Saturday, November 1, 2008

Does this beeswax belong to you?


Rosalie Grace Carlson is one of my dearest friends. She is very far away right now and I miss her terribly. Perhaps you can relate to this, perhaps not, but I am starting to think that the best friends are those who are enough like you to force you to face yourself, and at the same time different enough to give you a better view of God than you had before.
One of the things Rosie and I agreed on was this: It is none of your beeswax to try and change anyone based on your own feelings, resentments, or wishes. For one thing, it is impossible. For another, the minute you depart from God's Word and start trying to change someone because something about them bugs you, you have ceased to pay attention to God's work in yourself. Don't get me wrong, I am NOT saying we should not confront and encourage one another to seek God better, only that we must do it based on God's Word and through his grace and leading.
I fail at that. When I take my eyes off of God and what he is doing in my heart, and look at what I think he should be doing with the kid sitting next to me, I am no longer within my own beeswax.
My mother tells me nearly every day "Mind your own!" Today I realized that doing that does not only make life easier for others and me less of a pain, it frees me to live for an audience of One. Which equals loving Him more, which equals loving people as He would, which means another paradox.

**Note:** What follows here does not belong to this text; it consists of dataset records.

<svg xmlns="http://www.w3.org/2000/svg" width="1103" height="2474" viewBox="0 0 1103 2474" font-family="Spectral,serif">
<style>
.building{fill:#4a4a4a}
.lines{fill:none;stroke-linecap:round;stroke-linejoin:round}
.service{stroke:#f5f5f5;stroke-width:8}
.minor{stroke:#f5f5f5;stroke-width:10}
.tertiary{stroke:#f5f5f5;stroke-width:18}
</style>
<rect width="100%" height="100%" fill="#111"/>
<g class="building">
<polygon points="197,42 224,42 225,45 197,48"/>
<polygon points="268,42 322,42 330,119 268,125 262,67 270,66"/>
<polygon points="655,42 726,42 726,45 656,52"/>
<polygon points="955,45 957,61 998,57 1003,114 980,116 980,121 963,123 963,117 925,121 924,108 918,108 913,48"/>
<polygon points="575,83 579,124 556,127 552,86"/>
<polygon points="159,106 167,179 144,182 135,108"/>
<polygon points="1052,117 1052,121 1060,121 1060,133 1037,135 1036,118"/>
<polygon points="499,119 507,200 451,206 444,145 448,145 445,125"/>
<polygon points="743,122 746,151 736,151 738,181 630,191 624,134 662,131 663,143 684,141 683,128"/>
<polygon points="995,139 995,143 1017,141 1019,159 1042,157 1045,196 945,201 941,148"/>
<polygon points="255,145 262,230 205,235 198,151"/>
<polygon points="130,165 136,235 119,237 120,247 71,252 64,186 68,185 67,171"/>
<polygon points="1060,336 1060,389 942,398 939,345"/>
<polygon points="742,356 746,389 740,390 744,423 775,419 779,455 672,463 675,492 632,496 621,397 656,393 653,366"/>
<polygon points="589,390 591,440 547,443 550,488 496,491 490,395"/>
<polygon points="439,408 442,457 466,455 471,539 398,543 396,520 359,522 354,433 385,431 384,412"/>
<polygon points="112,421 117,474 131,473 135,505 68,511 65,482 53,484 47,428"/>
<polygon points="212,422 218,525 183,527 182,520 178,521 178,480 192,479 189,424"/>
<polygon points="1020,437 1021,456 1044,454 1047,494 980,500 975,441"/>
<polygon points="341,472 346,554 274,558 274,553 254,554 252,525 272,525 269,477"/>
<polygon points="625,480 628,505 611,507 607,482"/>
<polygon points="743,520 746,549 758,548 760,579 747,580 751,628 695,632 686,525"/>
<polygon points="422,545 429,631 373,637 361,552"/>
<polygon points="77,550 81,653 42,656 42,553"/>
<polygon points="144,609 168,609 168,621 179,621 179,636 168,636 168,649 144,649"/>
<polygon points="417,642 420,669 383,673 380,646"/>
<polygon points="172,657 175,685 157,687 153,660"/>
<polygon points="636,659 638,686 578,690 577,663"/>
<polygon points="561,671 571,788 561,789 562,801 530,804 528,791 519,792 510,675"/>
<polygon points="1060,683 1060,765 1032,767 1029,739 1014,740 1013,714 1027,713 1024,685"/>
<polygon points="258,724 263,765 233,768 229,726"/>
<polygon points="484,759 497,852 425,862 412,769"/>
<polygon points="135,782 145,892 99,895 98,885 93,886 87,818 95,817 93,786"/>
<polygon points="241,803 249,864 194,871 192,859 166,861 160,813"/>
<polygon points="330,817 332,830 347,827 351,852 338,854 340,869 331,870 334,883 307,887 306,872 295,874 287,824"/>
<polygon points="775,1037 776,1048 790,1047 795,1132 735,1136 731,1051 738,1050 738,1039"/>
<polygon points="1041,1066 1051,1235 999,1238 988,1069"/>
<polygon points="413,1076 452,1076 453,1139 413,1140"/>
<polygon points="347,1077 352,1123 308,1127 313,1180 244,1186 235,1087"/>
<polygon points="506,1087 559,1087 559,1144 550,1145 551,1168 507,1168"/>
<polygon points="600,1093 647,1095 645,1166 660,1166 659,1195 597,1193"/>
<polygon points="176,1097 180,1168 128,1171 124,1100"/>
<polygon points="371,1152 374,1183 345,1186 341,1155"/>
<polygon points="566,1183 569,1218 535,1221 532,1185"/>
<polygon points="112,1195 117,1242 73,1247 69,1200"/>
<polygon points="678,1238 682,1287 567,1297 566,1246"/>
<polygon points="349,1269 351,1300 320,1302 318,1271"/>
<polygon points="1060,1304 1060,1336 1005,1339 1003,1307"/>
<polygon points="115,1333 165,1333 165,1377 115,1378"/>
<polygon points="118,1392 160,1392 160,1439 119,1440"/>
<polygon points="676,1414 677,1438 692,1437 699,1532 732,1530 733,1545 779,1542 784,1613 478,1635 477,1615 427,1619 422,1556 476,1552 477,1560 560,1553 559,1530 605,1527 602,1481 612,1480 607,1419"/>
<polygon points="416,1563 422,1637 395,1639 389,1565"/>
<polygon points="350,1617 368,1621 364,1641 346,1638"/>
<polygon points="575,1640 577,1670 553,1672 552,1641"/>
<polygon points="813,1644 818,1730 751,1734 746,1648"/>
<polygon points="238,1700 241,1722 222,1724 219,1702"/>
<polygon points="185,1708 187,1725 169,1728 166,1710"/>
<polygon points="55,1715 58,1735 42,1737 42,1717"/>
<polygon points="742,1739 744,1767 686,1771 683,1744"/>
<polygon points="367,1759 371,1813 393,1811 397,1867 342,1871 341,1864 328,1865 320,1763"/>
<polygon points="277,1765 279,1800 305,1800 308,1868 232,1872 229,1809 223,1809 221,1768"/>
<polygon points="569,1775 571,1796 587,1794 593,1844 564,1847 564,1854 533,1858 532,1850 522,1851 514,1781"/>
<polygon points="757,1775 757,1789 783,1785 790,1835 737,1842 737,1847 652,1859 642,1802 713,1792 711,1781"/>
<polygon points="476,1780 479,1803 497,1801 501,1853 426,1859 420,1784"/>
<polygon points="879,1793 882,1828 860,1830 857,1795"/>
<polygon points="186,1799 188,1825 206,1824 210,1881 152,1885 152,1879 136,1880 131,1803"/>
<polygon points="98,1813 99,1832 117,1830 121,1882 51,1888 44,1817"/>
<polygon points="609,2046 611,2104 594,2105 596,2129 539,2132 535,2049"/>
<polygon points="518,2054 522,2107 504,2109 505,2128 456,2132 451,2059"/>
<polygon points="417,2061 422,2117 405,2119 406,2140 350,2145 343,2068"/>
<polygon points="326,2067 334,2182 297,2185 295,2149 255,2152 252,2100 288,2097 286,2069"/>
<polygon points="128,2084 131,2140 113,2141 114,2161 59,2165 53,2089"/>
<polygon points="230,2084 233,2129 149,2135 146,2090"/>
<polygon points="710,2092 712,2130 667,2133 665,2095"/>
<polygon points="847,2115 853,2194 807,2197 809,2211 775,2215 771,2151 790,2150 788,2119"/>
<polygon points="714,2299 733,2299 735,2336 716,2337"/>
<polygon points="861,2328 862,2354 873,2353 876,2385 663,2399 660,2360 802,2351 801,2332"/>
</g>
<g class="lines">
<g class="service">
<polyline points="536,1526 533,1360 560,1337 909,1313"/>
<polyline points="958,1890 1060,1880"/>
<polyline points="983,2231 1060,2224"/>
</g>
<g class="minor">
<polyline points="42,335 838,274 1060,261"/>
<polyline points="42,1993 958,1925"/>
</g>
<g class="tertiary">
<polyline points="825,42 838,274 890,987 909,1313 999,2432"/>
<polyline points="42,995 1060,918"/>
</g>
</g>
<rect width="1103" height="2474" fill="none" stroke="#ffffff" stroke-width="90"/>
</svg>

Living solely to conform myself to God shows Him to others, in far clearer ways than my own strength ever could.

P.S. Please critique. I don't mind, really I don't. I won't sue you. Good grief, that sounds so American. But then, if the shoe fits.....I always think of Lucy from the Peanuts when I say Good grief. now i'm really rambling and my punctuation has flushed itself as a result. keep your noses clean. (that means behave yourselves.)